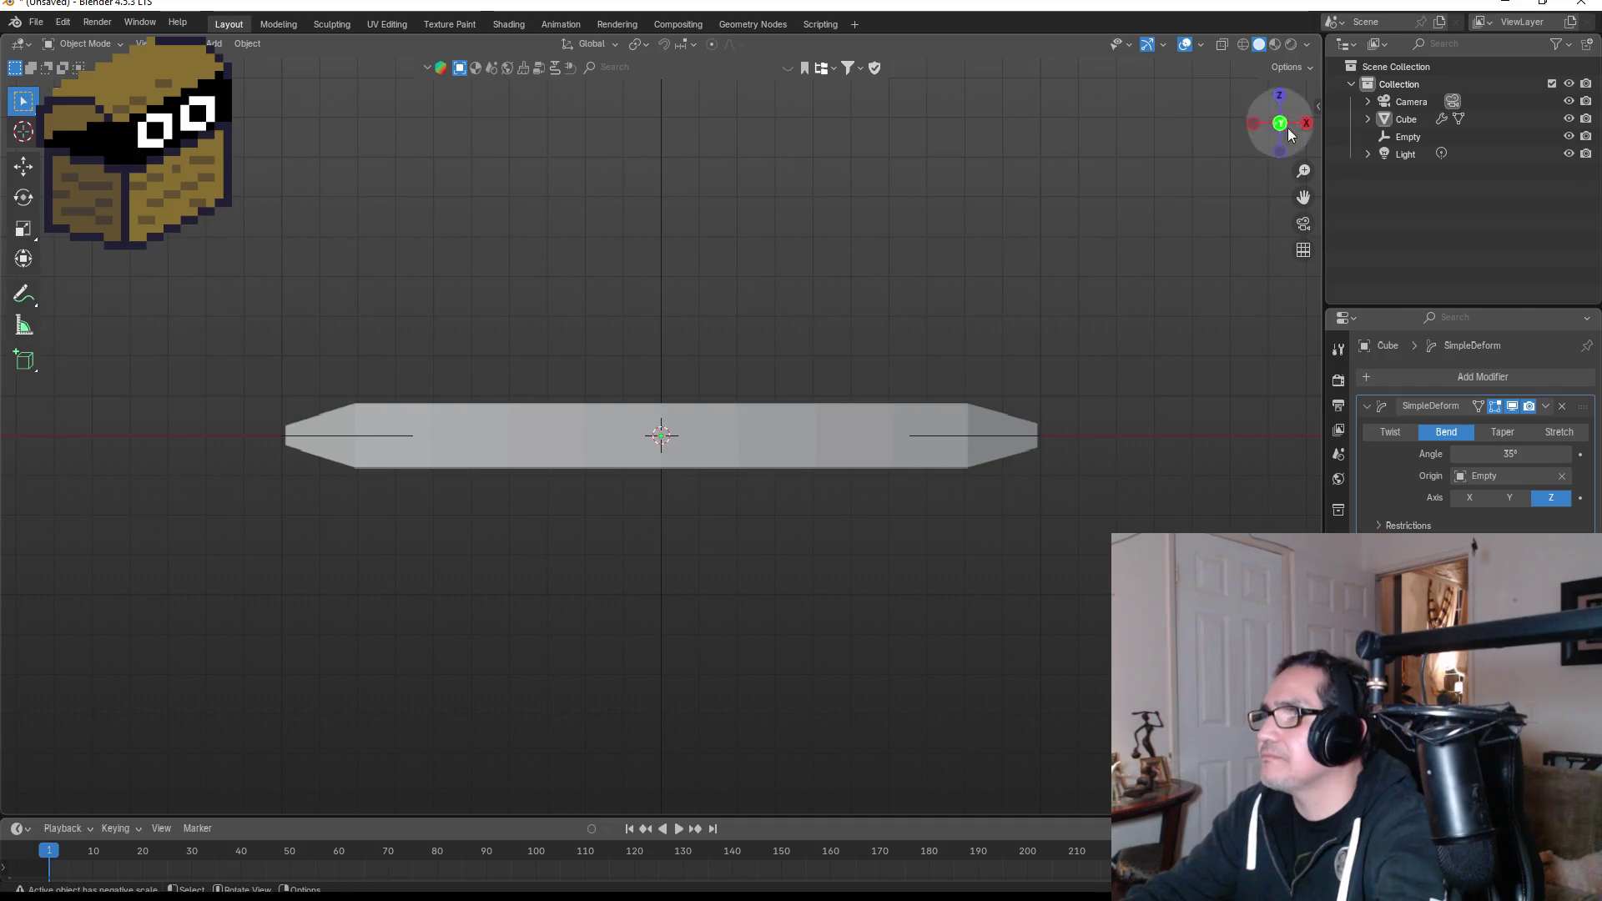
click(1284, 97)
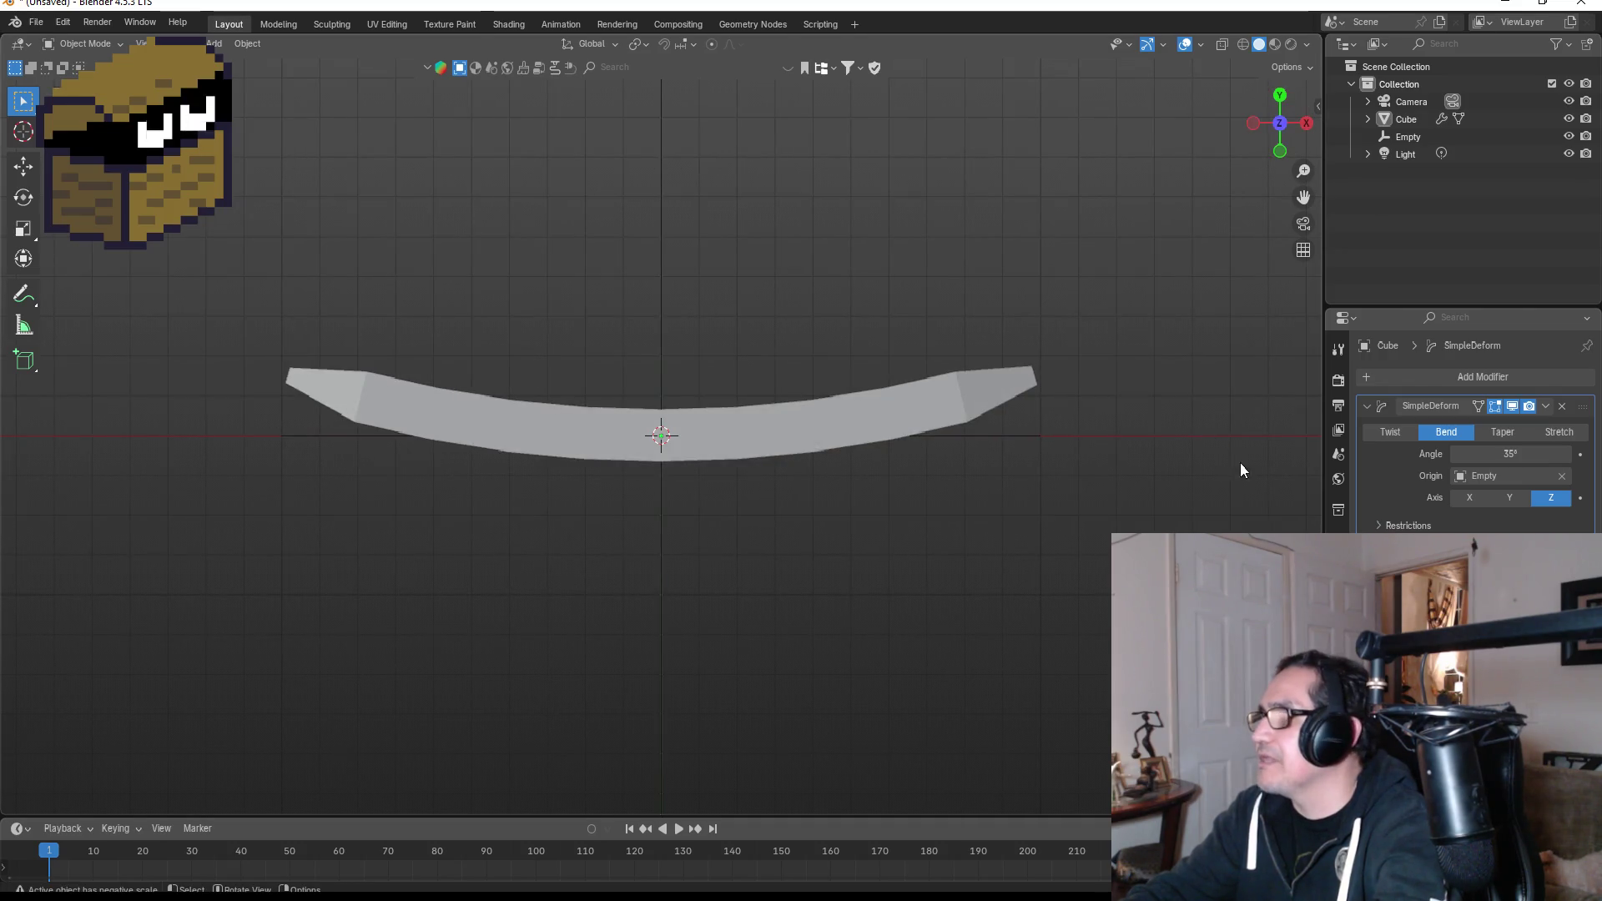
click(745, 414)
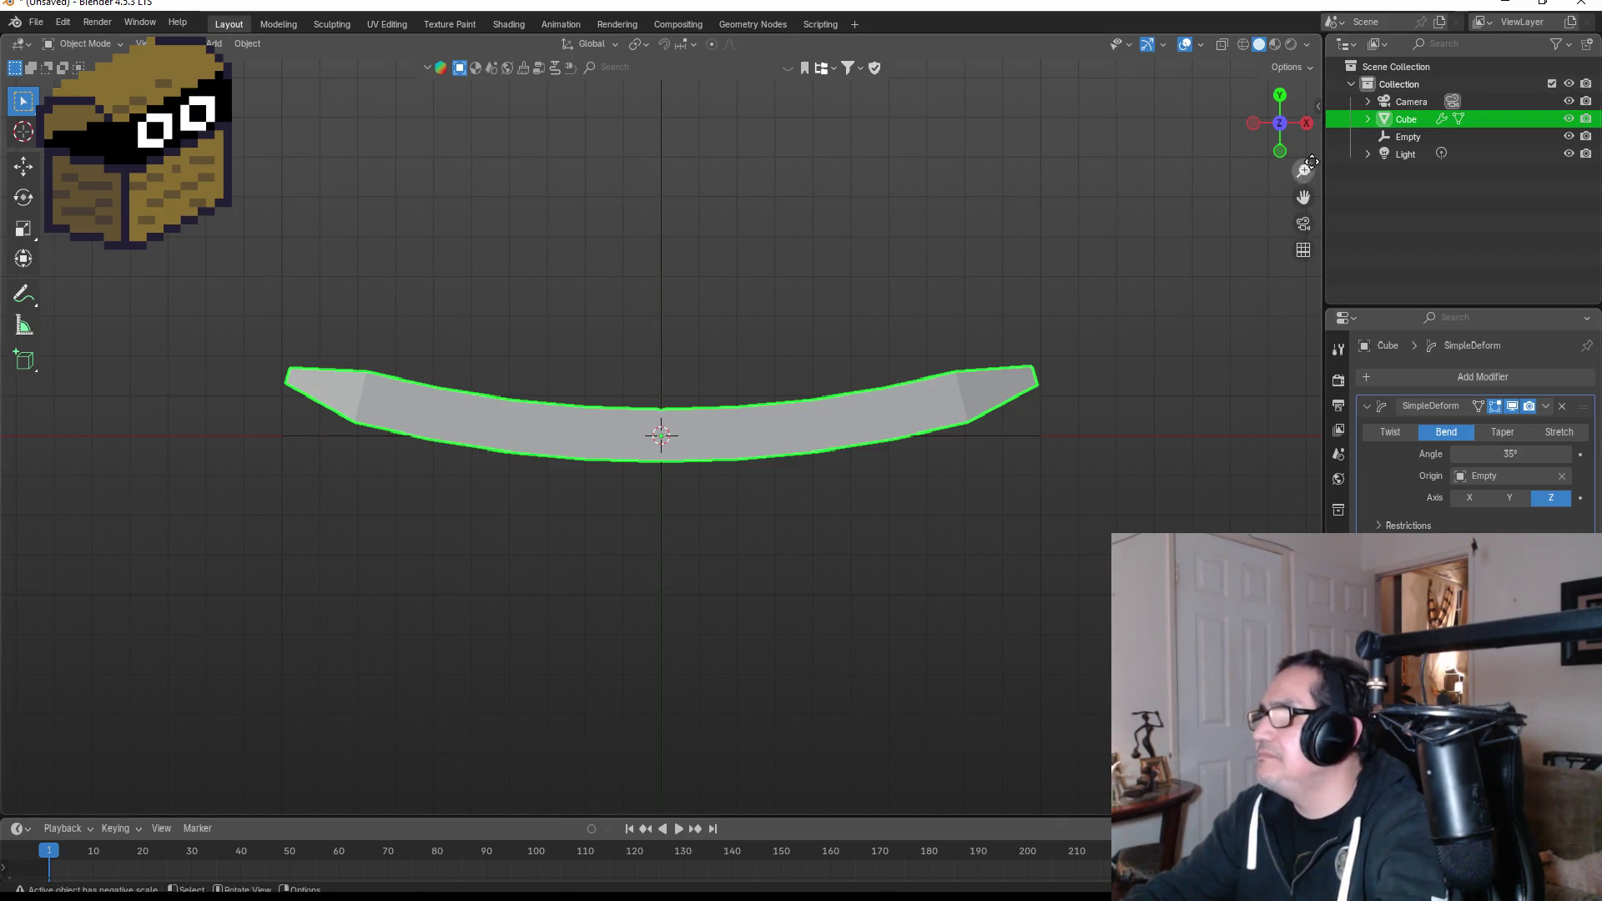
click(1307, 124)
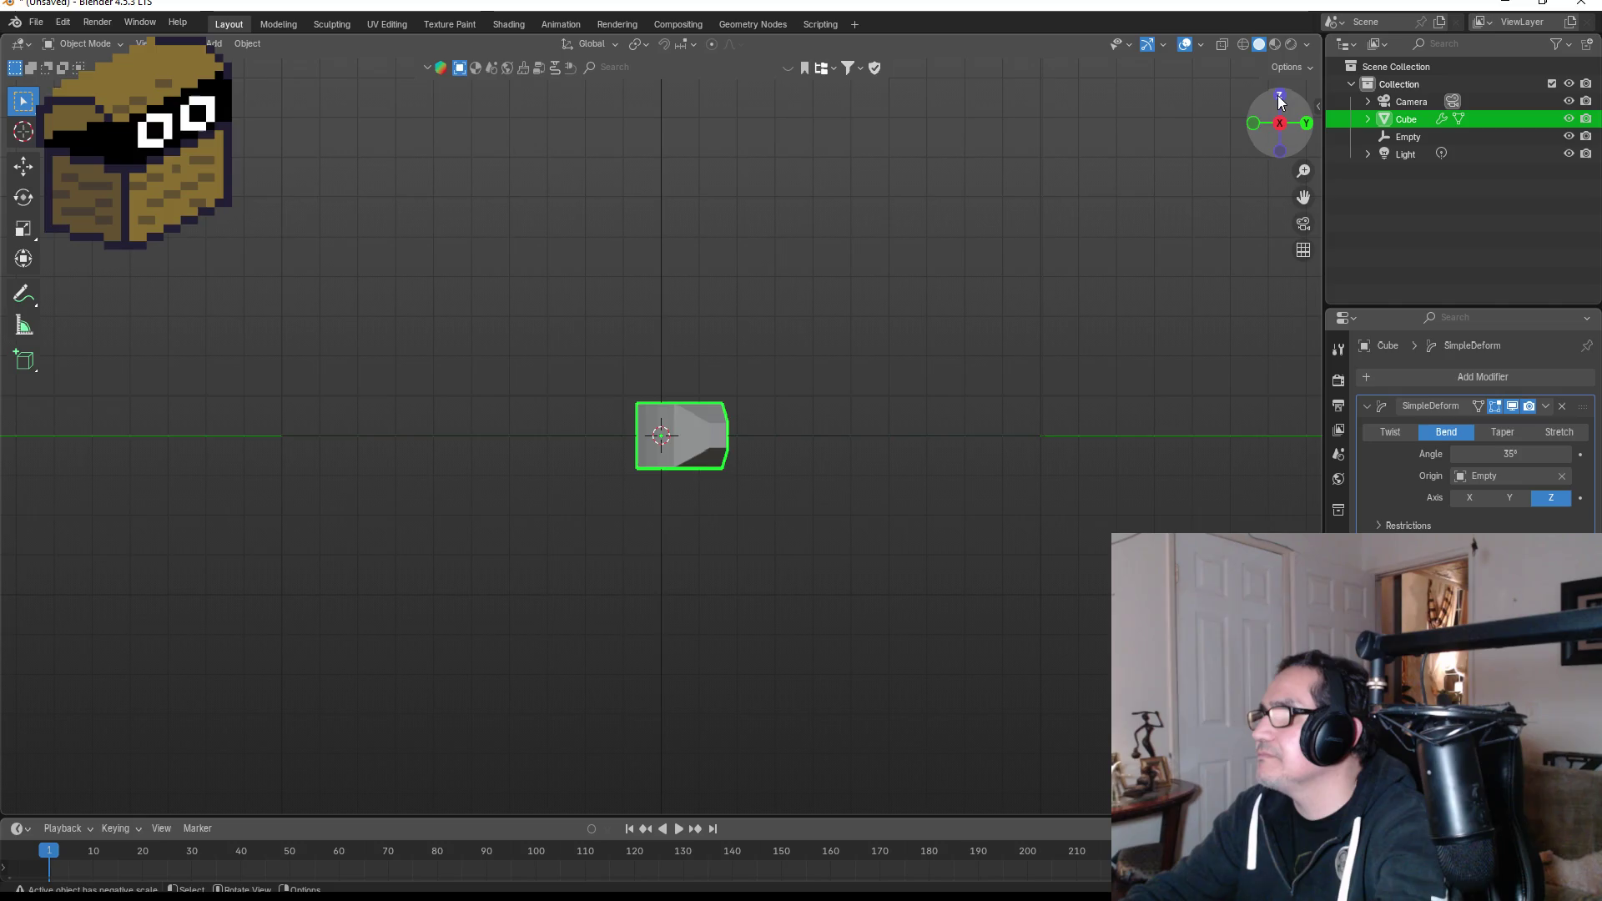
Switch to top view with the Z ball on the navigation gizmo.
click(1279, 95)
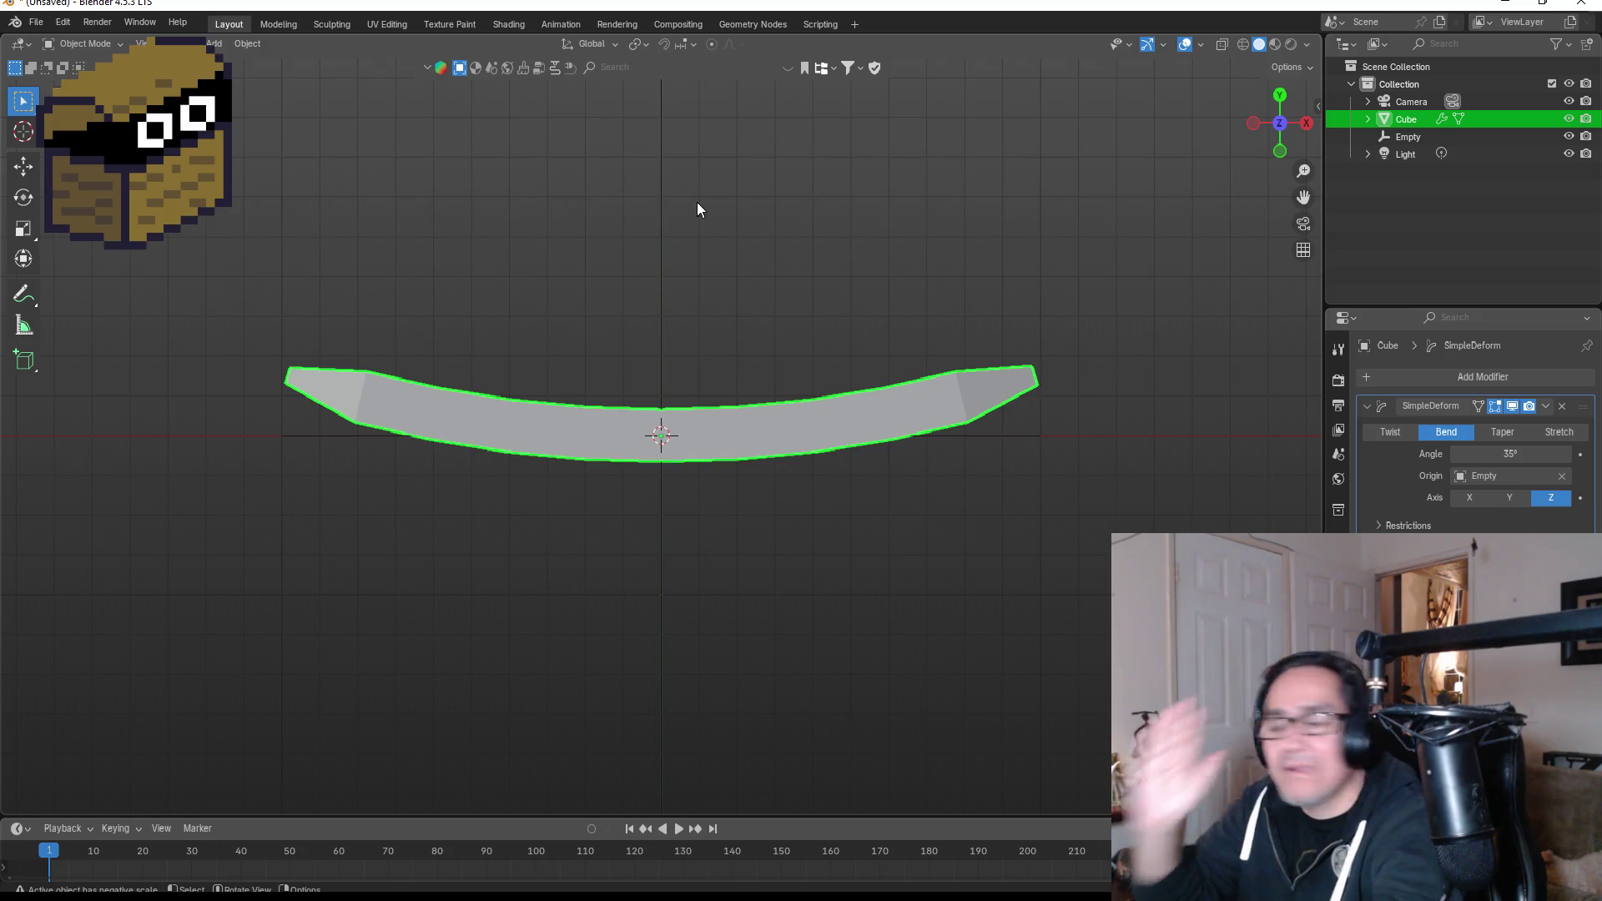
Change the SimpleDeform bend angle from 35° to 20°.
scroll(691, 394, down, 4)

Task statement:
Search the data for "Change the SimpleDeform". Beginning with that line, set down every line through the last exactly.

Exercise output:
Change the SimpleDeform bend angle from 35° to 20°.
scroll(691, 394, down, 4)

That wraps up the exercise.